The loudest cheers of the evening came when Green candidate Travis Ashley declared himself a person, not a politician, and embarked on an impassioned speech about politics having to change in order to save the planet.
The loudest jeers of the evening came when People’s Party candidate John Barr laid out the party’s five-point platform, including getting a second opinion on climate change and abolishing the CBC.
Ashley and Barr were two of five candidates who attended Monday night’s Kelowna-Lake Country all-candidates forum, presented by the Lake Country Chamber of Commerce.
The three others who showed up were Liberal incumbent Stephen Fuhr, Conservative Tracy Gray and independent candidate Daniel Joseph.
Not in attendance were the NDP’s Justin Kulik and independent candidate Silverado Socrates.
A capacity crowd of 300 at the Creekside Theatre heard each candidate make opening and closing statements and answer five questions in between.
Generally, applause was polite, except for the aforementioned cheers for Ashley and jeers for Barr.
However, neither Ashley nor Barr are likely to be elected Kelowna-Lake Country’s next MP in the Oct. 21 federal election.
That job will undoubtedly go to either Fuhr or Gray.
So, the crowd seemed to listen most closely to what the two front-runners had to say.
In his opening statements, Fuhr, a former CF-18 fighter pilot with the Canadian Air Force, kicked things off by patting the Liberals on the back for helping Canada have one of the fastest-growing economies in the developed world and locally funding many projects.
“I’m proud to run on my record,” said Fuhr.
In her opening statements, Gray, a former City of Kelowna councillor, said she decided to run for the Conservatives when the Liberals started to tax small business more after little consultation.
“I’m here to fight for fair taxation for small business, protect our water and environment, attract investment to the resource sector, and get help for those with mental-health issues and addictions.”
The trifecta of homelessness, drug addiction and mental illness emerged as possibly the biggest issue to be addressed in Kelowna-Lake Country.
Fuhr said the Liberals’ national housing program includes subsidized shelter for those experiencing homelessness, drug addiction and mental illness, and that the federal government is supporting mental-health initiatives, which are a provincial jurisdiction.
“There’s a gap in wraparound services,” said Gray. “The Conservative platform revises the substance-abuse strategy and invests in treatment and recovery.”
When asked for their two highest priorities for change, the candidates answered:
— Gray: housing affordability and lower taxes;
— Fuhr: climate action and reducing taxes for low- and middle-income Canadians;
— Ashley: climate change and abolishing university tuition for youth;
— Barr: energy self-sufficiency and lower taxes;
— Joseph: homelessness and hiring an environmental sustainability officer in Kelowna-Lake Country.
The serious mood was broken when candidates were asked what they would do to address the odour pollution of legal cannabis grow operations.
“I didn’t inhale,” said Barr to laughter from the crowd.
And then he said dealing with such an issue is a municipal affair.
Gray agreed it should be covered by municipal bylaws.
Ashley suggested better filters at grow facilities.
Fuhr said a research and development department at Lake Country grower Flowr may very well be working on odour-free cannabis.
Fuhr and Gray got into a back-and-forth when discussing small business taxation.
Fuhr said he is proud of the Liberals for reducing the small business tax to 9% from 11%. Fuhr pointed out Conservative Leader Andrew Scheer voted against the cut.
Gray shot back that while the Liberals were lowering the tax from 11% to 9%, they scrapped income splitting, dramatically hurting many small business owners.
“The Liberals broke many promises,” said Gray.
“They didn’t pay off debt by 2019, they are not ethical or transparent.

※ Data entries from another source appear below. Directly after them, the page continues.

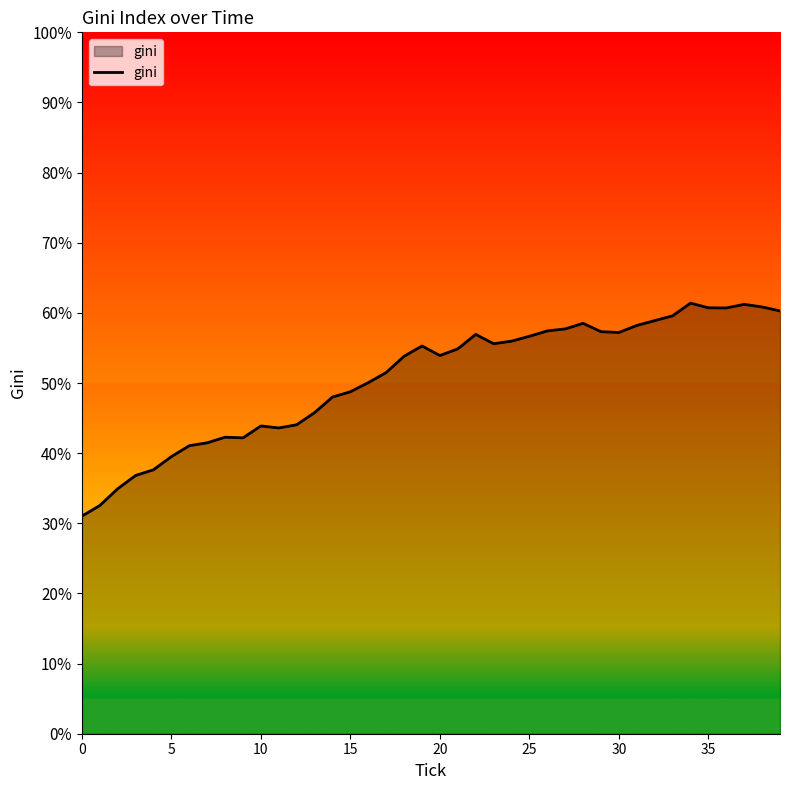

What is the difference between the maximum and minimum values?

30.4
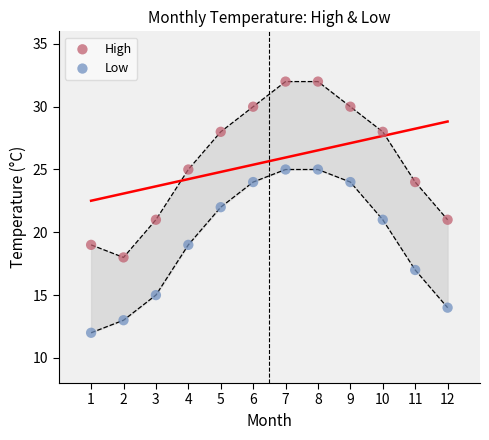

Which series contains the lowest Y value?

Low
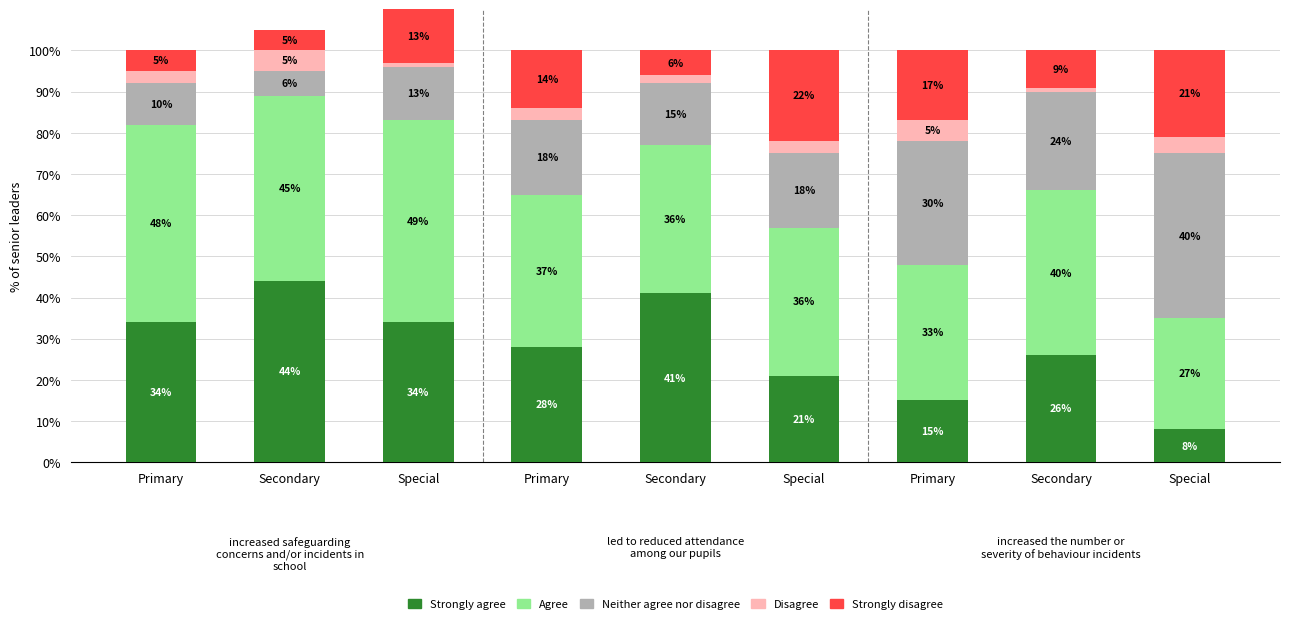

What is the sum of all Agree values?

351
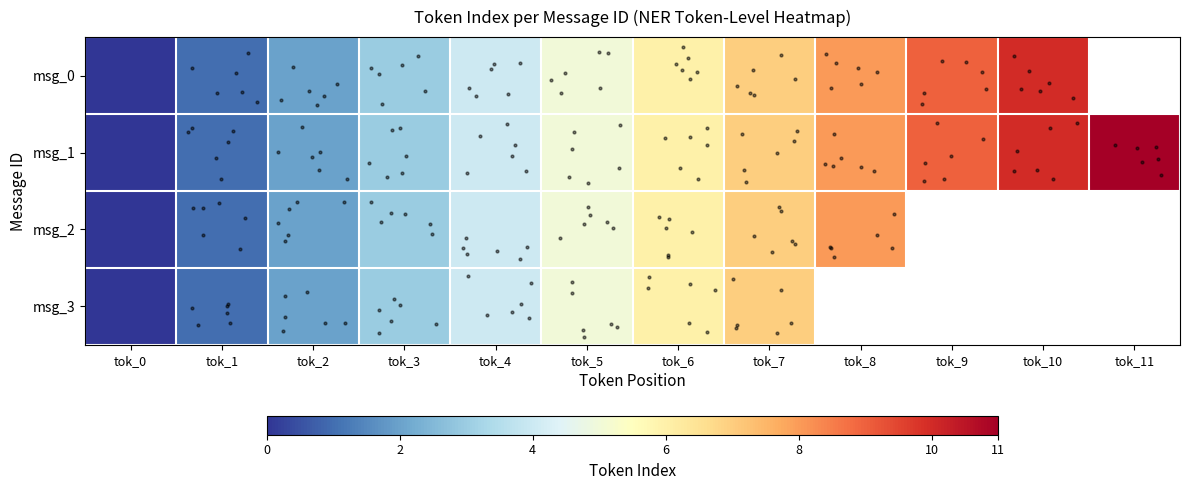

Count the number of categories in the chart.

12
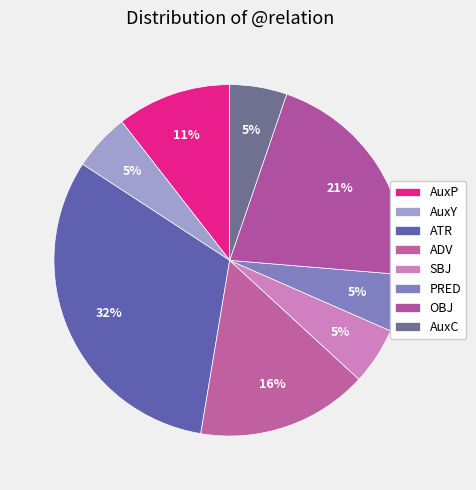

How many slices are in this pie chart?

8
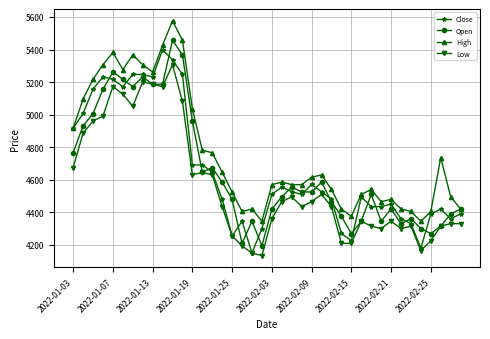

True or false: High and Low intersect in this chart.

False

Does (Prime Minister) Justin Trudeau deserve another four years?”
Gray was put on the hot seat when asked about Scheer’s stand on women’s reproductive rights and LGBTQ rights.
“The Conservatives will not be reopening the abortion debate, and there will be no changes to existing laws (on abortion or LGBTQ rights),” she said.
Fuhr used his closing statements to take a final shot at the Conservatives.
“I don’t think there’s such a thing as the Progressive Conservatives anymore,” he said. “They are the reform Conservatives of the 1950s, favouring policies that take us back in time, not forward.
“The Liberals are for an affordable, low-carbon, knowledge-based economy with good jobs,” Fuhr said.